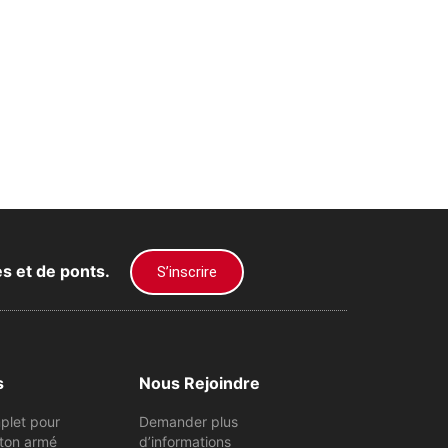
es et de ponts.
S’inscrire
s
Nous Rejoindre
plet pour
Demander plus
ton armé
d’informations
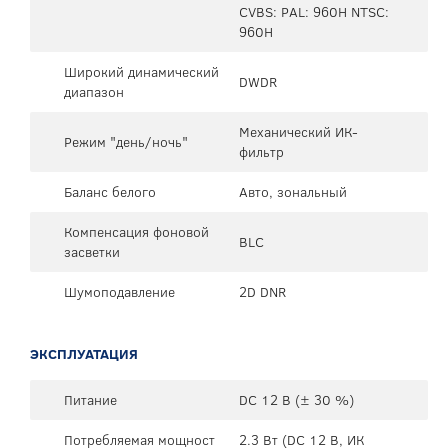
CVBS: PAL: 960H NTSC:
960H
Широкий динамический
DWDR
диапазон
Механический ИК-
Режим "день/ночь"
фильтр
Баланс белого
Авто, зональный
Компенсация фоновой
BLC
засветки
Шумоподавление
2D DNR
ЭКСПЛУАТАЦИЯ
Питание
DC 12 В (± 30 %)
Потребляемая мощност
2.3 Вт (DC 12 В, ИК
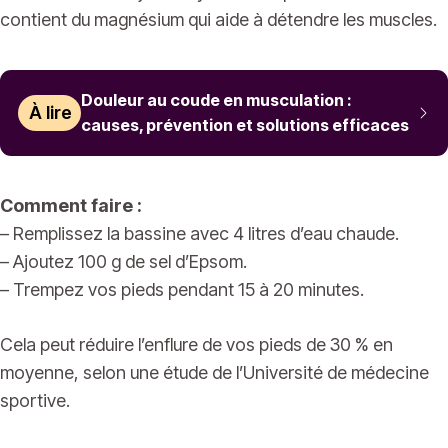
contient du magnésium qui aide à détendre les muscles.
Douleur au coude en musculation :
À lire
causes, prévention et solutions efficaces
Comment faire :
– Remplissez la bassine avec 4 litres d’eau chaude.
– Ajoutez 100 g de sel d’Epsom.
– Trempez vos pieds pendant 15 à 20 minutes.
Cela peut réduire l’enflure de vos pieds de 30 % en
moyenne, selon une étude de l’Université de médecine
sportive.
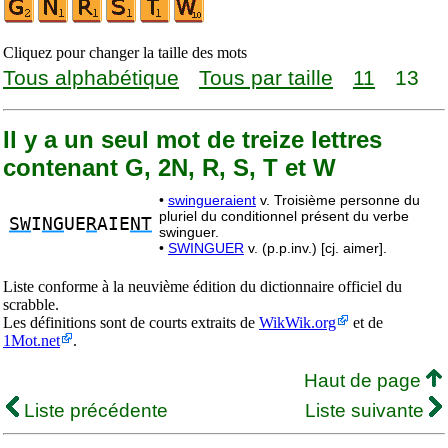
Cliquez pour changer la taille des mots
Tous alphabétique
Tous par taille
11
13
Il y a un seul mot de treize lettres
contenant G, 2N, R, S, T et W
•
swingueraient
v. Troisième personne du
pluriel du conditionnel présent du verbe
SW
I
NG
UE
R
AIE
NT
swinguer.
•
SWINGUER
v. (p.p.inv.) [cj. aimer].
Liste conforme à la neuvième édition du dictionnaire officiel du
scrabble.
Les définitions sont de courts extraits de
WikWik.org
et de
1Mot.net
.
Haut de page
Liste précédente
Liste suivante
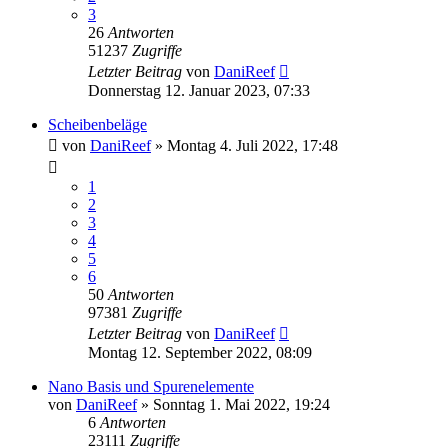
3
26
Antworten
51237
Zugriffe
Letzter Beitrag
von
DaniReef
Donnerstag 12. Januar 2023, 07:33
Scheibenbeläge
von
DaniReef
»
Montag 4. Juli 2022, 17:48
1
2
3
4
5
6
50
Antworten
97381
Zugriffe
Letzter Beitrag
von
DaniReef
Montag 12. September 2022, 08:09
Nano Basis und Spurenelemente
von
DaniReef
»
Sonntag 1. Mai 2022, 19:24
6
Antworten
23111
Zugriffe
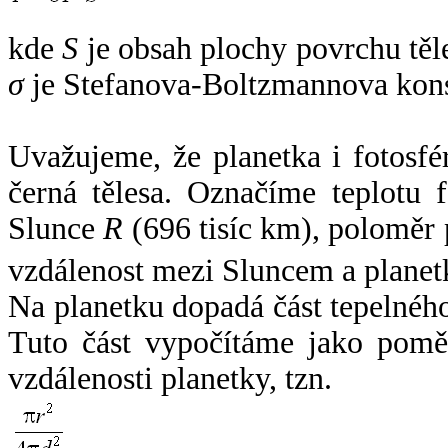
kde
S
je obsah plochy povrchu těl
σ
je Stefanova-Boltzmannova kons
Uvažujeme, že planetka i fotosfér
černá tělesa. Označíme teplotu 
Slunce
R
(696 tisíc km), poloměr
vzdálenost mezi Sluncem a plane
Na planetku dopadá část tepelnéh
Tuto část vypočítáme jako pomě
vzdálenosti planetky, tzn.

---+---

* **What the exercise asks**
Once you find the string "pieds" in a line of the records, copy that line.

* **Solution to this exercise**
– Trempez vos pieds pendant 15 à 20 minutes.
Cela peut réduire l’enflure de vos pieds de 30 % en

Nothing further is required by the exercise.